A flat editorial illustration of a middle-aged Black man sitting at a desk with a laptop and coffee, gazing upward at a thought bubble showing a beach hammock scene with palm trees and a sunset, rendered in crimson and white.

I’ve been thinking about retirement lately. Not because I have to — but because I’m turning 55 in June, and the question keeps finding me.

The first time I understood what retirement really meant, I wasn’t thinking about it at all. I was early in my career, working at the Louisiana Department of Social Services. Still figuring out how everything worked — the job, the politics, the unwritten rules. And I noticed something. The happiest people in that building weren’t the ones who loved their work the most. They were the ones who could leave.

They were state employees. Most of them had pensions — guaranteed income for the rest of their lives, locked in and waiting. And somehow, that changed everything about how they showed up. They weren’t anxious. They weren’t performing. They had already won the financial part of the game, and it showed.

I never forgot that.


Fast forward a few decades. By the FIRE framework — 25 times your annual expenses — I qualify. I’m not saying that to brag. I’m saying it because hitting a number you once thought was abstract has a way of forcing the real question into focus.

And the real question isn’t can I retire?

It’s what would I be retiring to?

That distinction matters more than any spreadsheet. Retiring from something is just running away with a better exit strategy. If you retire because you’re burned out, or because you resent Mondays, or because you’ve been counting down for years — that’s not retirement. That’s escape. And escape rarely delivers what we think it will.

Retiring toward something is different. It requires knowing what you actually want your days to look like. Not in vague terms — not “travel more” or “spend time with family” — but specifically. What do you do at 10 a.m. on a Tuesday when no one is telling you where to be?


My mother worked until she was around 75. She was a guidance counselor — and a good one. When people asked her about retirement, she had a question ready for them.

“Why would I retire to go be a Walmart greeter?”

She wasn’t being dismissive.
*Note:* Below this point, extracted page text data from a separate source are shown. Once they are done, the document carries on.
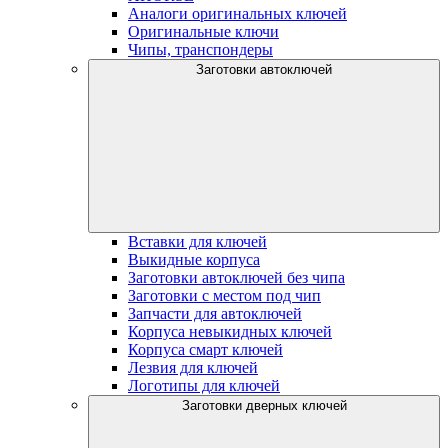
Аналоги оригинальных ключей
Оригинальные ключи
Чипы, транспондеры
Заготовки автоключей
Вставки для ключей
Выкидные корпуса
Заготовки автоключей без чипа
Заготовки с местом под чип
Запчасти для автоключей
Корпуса невыкидных ключей
Корпуса смарт ключей
Лезвия для ключей
Логотипы для ключей
Заготовки дверных ключей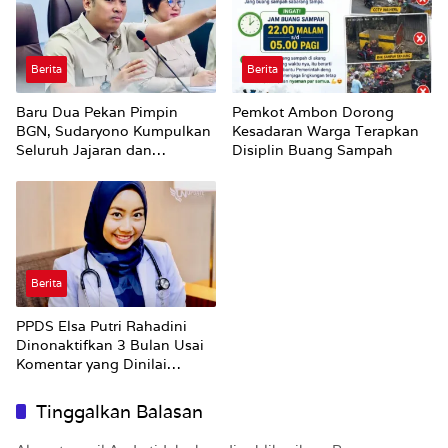
Berita
Berita
Baru Dua Pekan Pimpin
Pemkot Ambon Dorong
BGN, Sudaryono Kumpulkan
Kesadaran Warga Terapkan
Seluruh Jajaran dan
Disiplin Buang Sampah
Umumkan ‘Kertas Putih’
Pungli dan Pemerasan
Supplier harus Berhenti
Sekarang
Berita
PPDS Elsa Putri Rahadini
Dinonaktifkan 3 Bulan Usai
Komentar yang Dinilai
Nirempati ke Pasien BPJS
Tinggalkan Balasan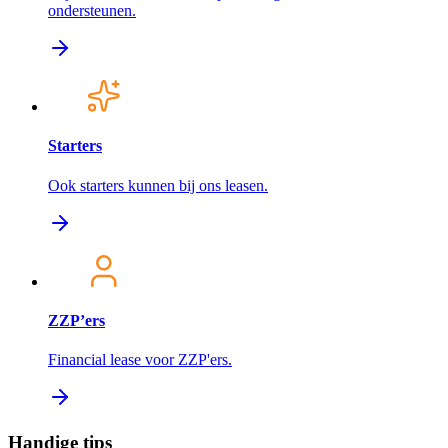
ondersteunen.
Starters
Ook starters kunnen bij ons leasen.
ZZP’ers
Financial lease voor ZZP'ers.
Handige tips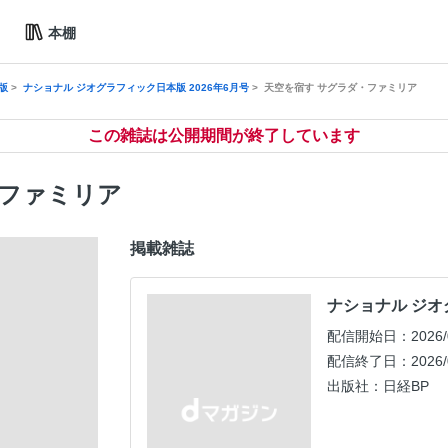
本棚
版
ナショナル ジオグラフィック日本版 2026年6月号
天空を宿す サグラダ・ファミリア
この雑誌は公開期間が終了しています
・ファミリア
掲載雑誌
ナショナル ジオ
配信開始日：2026/0
配信終了日：2026/0
出版社：日経BP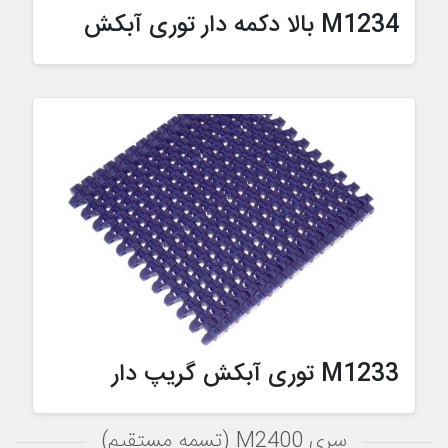
M1234 بالا دکمه دار توری آبکش
M1233 توری آبکش گریپ دار
سری M2400 (تسمه مستقیم)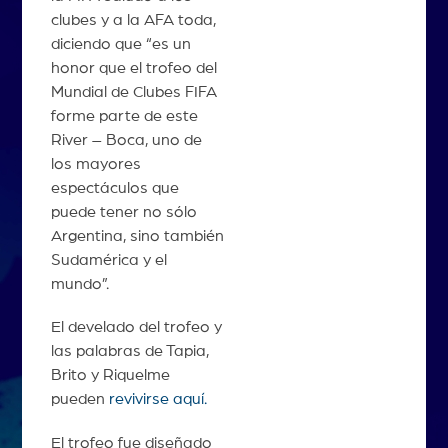
clubes y a la AFA toda,
diciendo que “es un
honor que el trofeo del
Mundial de Clubes FIFA
forme parte de este
River – Boca, uno de
los mayores
espectáculos que
puede tener no sólo
Argentina, sino también
Sudamérica y el
mundo”.
El develado del trofeo y
las palabras de Tapia,
Brito y Riquelme
pueden
revivirse aquí.
El trofeo fue diseñado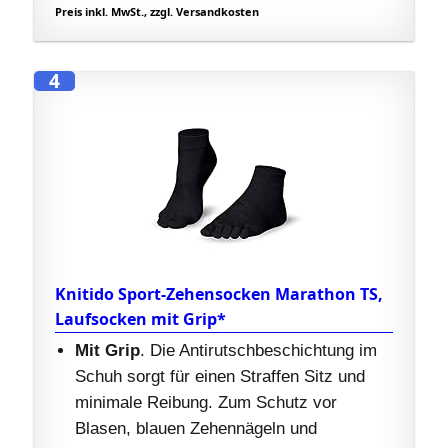
Preis inkl. MwSt., zzgl. Versandkosten
4
Knitido Sport-Zehensocken Marathon TS,
Laufsocken mit Grip*
Mit Grip
. Die Antirutschbeschichtung im
Schuh sorgt für einen Straffen Sitz und
minimale Reibung. Zum Schutz vor
Blasen, blauen Zehennägeln und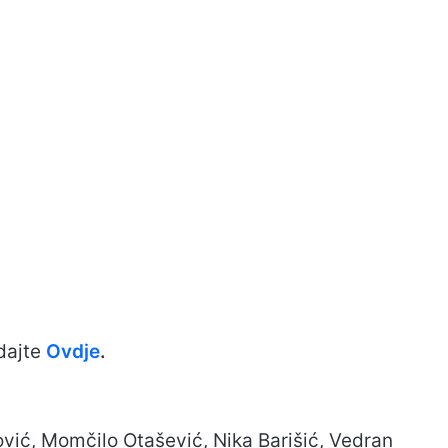
dajte
Ovdje
.
lović, Momčilo Otašević, Nika Barišić, Vedran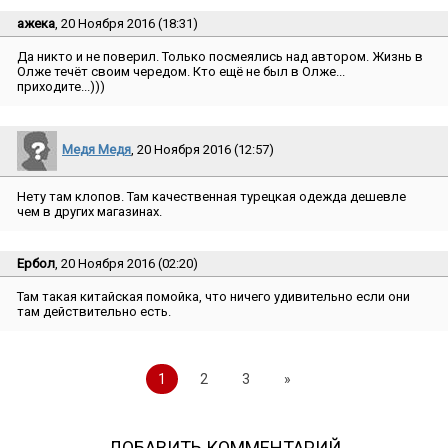
ажека
, 20 Ноября 2016 (18:31)
Да никто и не поверил. Только посмеялись над автором. Жизнь в
Олже течёт своим чередом. Кто ещё не был в Олже...
приходите...)))
Медя Медя
, 20 Ноября 2016 (12:57)
Нету там клопов. Там качественная турецкая одежда дешевле
чем в других магазинах.
Ербол
, 20 Ноября 2016 (02:20)
Там такая китайская помойка, что ничего удивительно если они
там действительно есть.
1
2
3
»
ДОБАВИТЬ КОММЕНТАРИЙ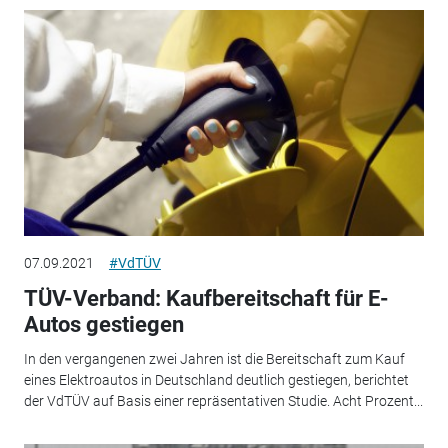
07.09.2021
#VdTÜV
TÜV-Verband: Kaufbereitschaft für E-
Autos gestiegen
In den vergangenen zwei Jahren ist die Bereitschaft zum Kauf
eines Elektroautos in Deutschland deutlich gestiegen, berichtet
der VdTÜV auf Basis einer repräsentativen Studie. Acht Prozent...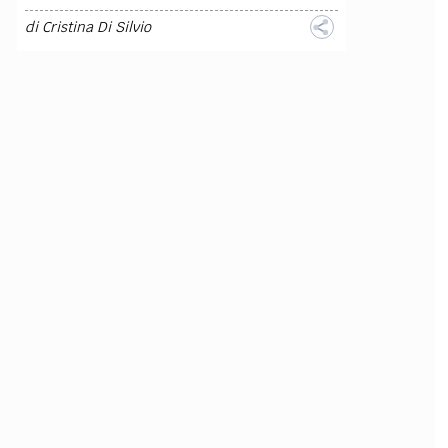
di
Cristina Di Silvio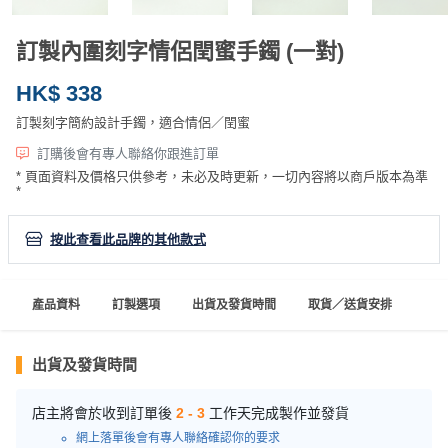
產
品
訂製內圍刻字情侶閏蜜手鐲 (一對)
分
類
HK$ 338
訂製刻字簡約設計手鐲，適合情侶／閏蜜
活
P
訂購後會有專人聯絡你跟進訂單
動
a
* 頁面資料及價格只供參考，未必及時更新，一切內容將以商戶版本為準
*
類
r
型
t
按此查看此品牌的其他款式
y
R
活
搞
o
產品資料
訂製選項
出貨及發貨時間
取貨／送貨安排
動
P
o
攻
a
m
略
r
出貨及發貨時間
到
t
會
y
店主將會於收到訂單後
2 - 3
工作天完成製作並發貨
會
活
美
網上落單後會有專人聯絡確認你的要求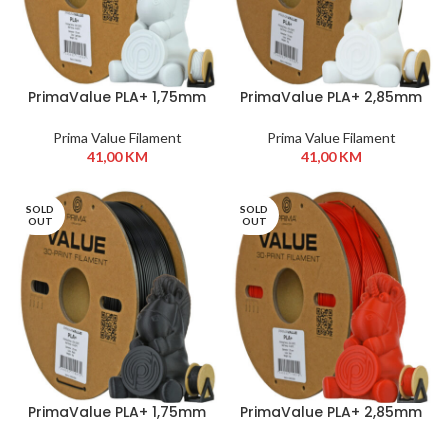
PrimaValue PLA+ 1,75mm
PrimaValue PLA+ 2,85mm
1 kg Light Grey
1kg Bijela
Prima Value Filament
Prima Value Filament
41,00
KM
41,00
KM
SOLD
SOLD
OUT
OUT
PrimaValue PLA+ 1,75mm
PrimaValue PLA+ 2,85mm
1kg Matte Black
1kg Crvena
She was making a point that most retirement conversations miss entirely. She had meaningful work. Work that used everything she knew, work that mattered to people. The alternative — stepping away from that to fill time with something smaller — wasn’t appealing. Not because she was afraid of slowing down, but because she hadn’t found anything worth slowing down for.

That’s the question she was really asking. Not why retire? but what are you retiring to?


I think about photography. I think about the blog. I think about real estate, cycling, time — the kind of time that doesn’t get carved up before you can use it. I think about what I’d build if the job wasn’t in the frame.

But here’s the thing: I like my job. Not love — like. It’s challenging, it’s rewarding, and at the end of the day it’s still a job. But liking it matters more than I used to think. It means I’m not running from anything. And that changes the retirement question entirely.

There’s a version of this conversation that treats retirement as the finish line — the reward waiting at the end of a long race. Work hard enough, save enough, and then you get to rest. But rest from what? And rest toward what?

The happiest people I watched all those years ago at Social Services weren’t happy because they’d stopped working. They were happy because they’d built enough — enough security, enough options, enough clarity — that whatever they did next was a choice. Not an obligation.

That’s what I want. Not early retirement. Not late retirement. The version where I decide, every day, that this is still worth doing. And on the day it isn’t — I want to be ready.

The number matters. The options matter. But the clarity matters most.

So the question I keep sitting with isn’t whether I can retire. It’s whether I know what I’m retiring to. And if I don’t have a good answer yet, that’s not a reason to wait — it’s a reason to start figuring it out now.

Because one day the option will be there. I’d rather know what I’m walking toward when it is.